Connect with us
Örnek Resim Örnek Resim

Kıbrıs

KTGB’nin 3 Mayıs etkinlikleri “Medyada Kapsayıcı Dil Kullanımı” paneliyle tamamlandı

Published

on

Kıbrıs Türk Gazeteciler Birliği’nin 3 Mayıs Dünya Basın Özgürlüğü Günü etkinlikleri çerçevesindeki son etkinliği olan “Medyada Kapsayıcı Dil Kullanımı” konulu panelde, Mülteci Hakları Derneği yetkilileri konuştu.

Birlik lokalinde Cuma akşamı düzenlenen panelde, Mülteci Hakları Derneği İletişim Uzmanı ve Koordinatörü Gizem Çelebiaziz ve Proje Koordinatörü Deniz Altıok, medyadaki terminolojiye dikkat edilmesi gerektiğini vurgularken KKTC’de halen 130 mültecinin yaşadığını, hemen hemen her gün de ülkesinden botlarla kaçanların Kıbrıs’a geldiğini söyledi.

-Altıok: “İnsan kaçakçıları tarafından güney diye kuzeye bırakılıyorlar”

Mülteci Hakları Derneği Proje Koordinatörü Deniz Altıok, derneğin sürdürdüğü projeler hakkında bilgi verdiği konuşmasında halen dört projenin devam ettiğini söyledi. Altıok, bunların “Kıbrıs’ta Sığınmayı Güçlendirme Projesi, İnsan Ticaretine Karşı Birleşme Projesi, Bridging Services ve Birlikte Daha İyi Projesi” olduğunu kaydetti.

“Mülteci” tanımını “Vatandaşı olduğu ülke dışında olan ve ırkı, dini, etnik kökeni veya belirli bir toplumsal grubuna mensubiyeti veya siyasi düşüncesi nedeniyle zulme uğrayacağından haklı sebeplerle korktuğu için vatandaşı olduğu ülkeye dönemeyen veya dönmek istemeyen kişi” diye yapan Altıok, bu sebeplerle ülkesinden çıkan kişinin o anda “sığınmacı” diye tanımlandığını belirtti. Sığınma başvurusu yapıp kabul alanların “mülteci” statüsüne geçtiğini kaydeden Altıok, “göçmen” tanımının ise daha iyi ekonomik ve diğer olanaklar için kendi isteğiyle ülkesinden ayrılanlara denilebileceğini söyledi.

Derneğin çalışma alanındaki konularda bazı kelimelerin medyada yanlış kullanıldığını anlatan Deniz Altıok, “Örneğin ’Suriyeli göçmenler’ demek doğru değil” diye konuştu.

Altıok, Mülteci Hakları Derneği’nin BM Mülteciler Yüksek Komiserliği ile “Sığınmayı Güçlendirme Projesi” bağlamında iş birliği bulunduğunu kaydederek son zamanlarda polisle de iyi ilişkileri olduğunu ve “düzensiz bot gelişlerinde” olay yerine gidip mültecilerle görüşebildiklerini anlattı.

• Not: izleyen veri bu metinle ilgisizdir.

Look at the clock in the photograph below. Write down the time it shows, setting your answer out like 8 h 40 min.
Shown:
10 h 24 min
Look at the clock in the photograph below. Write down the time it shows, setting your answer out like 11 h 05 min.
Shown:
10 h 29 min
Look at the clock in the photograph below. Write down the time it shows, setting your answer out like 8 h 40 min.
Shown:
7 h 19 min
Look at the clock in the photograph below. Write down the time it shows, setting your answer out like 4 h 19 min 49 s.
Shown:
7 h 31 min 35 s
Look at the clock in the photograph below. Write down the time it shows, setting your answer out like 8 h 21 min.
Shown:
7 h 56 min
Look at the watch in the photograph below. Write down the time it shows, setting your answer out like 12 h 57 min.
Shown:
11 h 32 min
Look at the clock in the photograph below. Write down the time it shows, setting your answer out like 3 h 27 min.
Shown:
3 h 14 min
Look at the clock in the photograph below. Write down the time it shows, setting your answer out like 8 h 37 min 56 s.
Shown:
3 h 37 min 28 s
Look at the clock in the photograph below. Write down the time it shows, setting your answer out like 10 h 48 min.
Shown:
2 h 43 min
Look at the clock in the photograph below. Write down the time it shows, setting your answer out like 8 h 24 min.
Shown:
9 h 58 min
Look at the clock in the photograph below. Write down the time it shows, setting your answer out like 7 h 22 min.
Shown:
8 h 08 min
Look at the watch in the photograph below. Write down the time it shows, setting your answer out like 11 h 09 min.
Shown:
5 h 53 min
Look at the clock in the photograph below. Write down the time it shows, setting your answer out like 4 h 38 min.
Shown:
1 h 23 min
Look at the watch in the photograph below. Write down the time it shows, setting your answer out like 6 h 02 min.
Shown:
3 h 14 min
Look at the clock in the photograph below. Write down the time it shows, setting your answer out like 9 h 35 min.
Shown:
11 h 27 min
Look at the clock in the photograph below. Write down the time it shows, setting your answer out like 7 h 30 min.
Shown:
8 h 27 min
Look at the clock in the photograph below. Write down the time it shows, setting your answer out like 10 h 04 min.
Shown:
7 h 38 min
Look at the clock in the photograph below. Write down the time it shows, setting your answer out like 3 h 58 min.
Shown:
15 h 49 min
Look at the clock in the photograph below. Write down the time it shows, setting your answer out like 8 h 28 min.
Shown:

Yapılan yasa değişikliğiyle Haziran 2019’dan beri Suriye vatandaşlarına ülkeye girişin yasaklandığını, insan kaçakçılarının büyük paralar alarak bu insanları mağdur ettiğini belirten Altıok, basında “düzensiz geliş” yerine “kaçak göçmen” ifadesi yer alınca bu insanların suçlu muamelesi gördüklerini söyledi. Altıok, polis hücresinde çok kötü günler geçirebildiklerini, özellikle pandemi döneminde bu şekilde altı ay bekledikten sonra ihraç edilebildiklerini anlattı.

Altıok, “Hemen hemen her gün botlarla düzensiz mülteci gelişimiz var. Bu insanların esas gitmek istedikleri yer Güney Kıbrıs’tır. Birçoğunun ailesi de oradadır. İnsan kaçakçıları tarafından güney diye kuzeye bırakılıyorlar.” diye konuştu.

Deniz Altok, Bu durumdaki insanlar için medyada “düzensiz mülteci” ifadesinin kullanılabileceğini belirtti.

Altıok, ülkedeki yasalara göre eğer ülkeye düzensiz giriş yapılırsa hiçbir şekilde mülteci statüsü alınamadığını, halen bu statüde bulunanların ise hava veya deniz limanlarından girdiğini veya ülkede öğrenci olarak bulunurken bu statü için başvurup mülteci statüsü alabildiğini anlattı.

KKTC’de sadece Suriye’den değil daha pek çok ülkeden mülteciler bulunduğunu kaydeden Deniz Altıok, bu kişilerin yaşadıkları sorunlar karşısında devlet dairesine veya polise gitmeye çekindiğini belirtti.

Deniz Altıok, Mülteci Hakları Derneği’nin Yabancılar ve Muhaceret Yasası’nda çok eski kalan “mülteci” tanımının değişmesi için ve mültecilerle ilgili mevzuata katkı için bazı yasa çalışmaları da yaparak yetkililere sunduğunu bildirdi.

-Çelebiaziz: “Çalışma alanlarımız mülteciler, insan ticareti ve ırkçılık”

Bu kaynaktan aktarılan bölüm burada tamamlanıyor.